The Andrews Labor Government is standing with fire-affected communities in Gippsland, with new funding aimed at helping locals and their families that need mental health support.
Mental health support services across the region can new apply for their share of $300,000 in Labor Government support for people in Cardinia, Baw Baw, Latrobe City, Wellington and East Gippsland Shires.
Fires can have a devastating impact on communities and locals, and the mental health effects can be felt for many months and years afterwards.
The Labor Government is already providing tailored, targeted and timely support for Victorians doing it tough after a spate of fires, including dedicated case managers as a single point of contact to help affected families access information and services.
Mental health support service groups can apply for up to $50,000 to support their initiatives, with grant applications closing on 5 April.
Residents affected by bushfires can access a case support worker by contacting their local council, visiting a recovery centre or calling 1800 560 760.
Quote attributable to Minister for Mental Health Martin Foley
“We’re standing with Gippsland communities that have been doing it tough.
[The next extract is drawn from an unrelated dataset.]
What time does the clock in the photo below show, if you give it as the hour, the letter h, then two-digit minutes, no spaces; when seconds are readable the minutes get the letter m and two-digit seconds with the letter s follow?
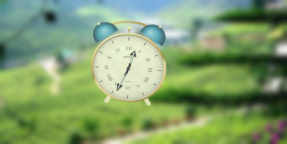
12h34
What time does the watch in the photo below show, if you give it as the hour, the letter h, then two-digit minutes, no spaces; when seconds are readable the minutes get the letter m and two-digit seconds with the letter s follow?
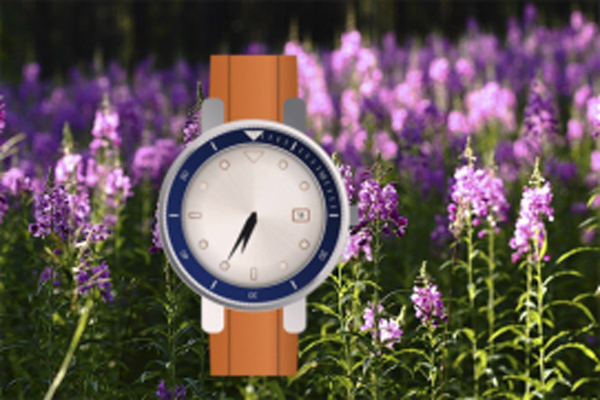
6h35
Extra mental health support delivered by local groups who people trust will help residents get on with rebuilding their lives.”
Quote attributable to Minister for Disability, Ageing and Carers Luke Donnellan
“Living with long-running fires and drought in your local area can put extra strain on relationships and families – that’s when reaching out for extra help and support is so important.”
Quotes attributable to Member for Eastern Victoria Harriet Shing
“This summer season has been incredibly tough for first responders, families and communities across the region. Many locals may be struggling with their mental health not just because of this year’s fires, but because they may be reliving similar experiences from the past.”
“This support is crucial to providing the right support and care for healthy recovery and improved wellbeing.”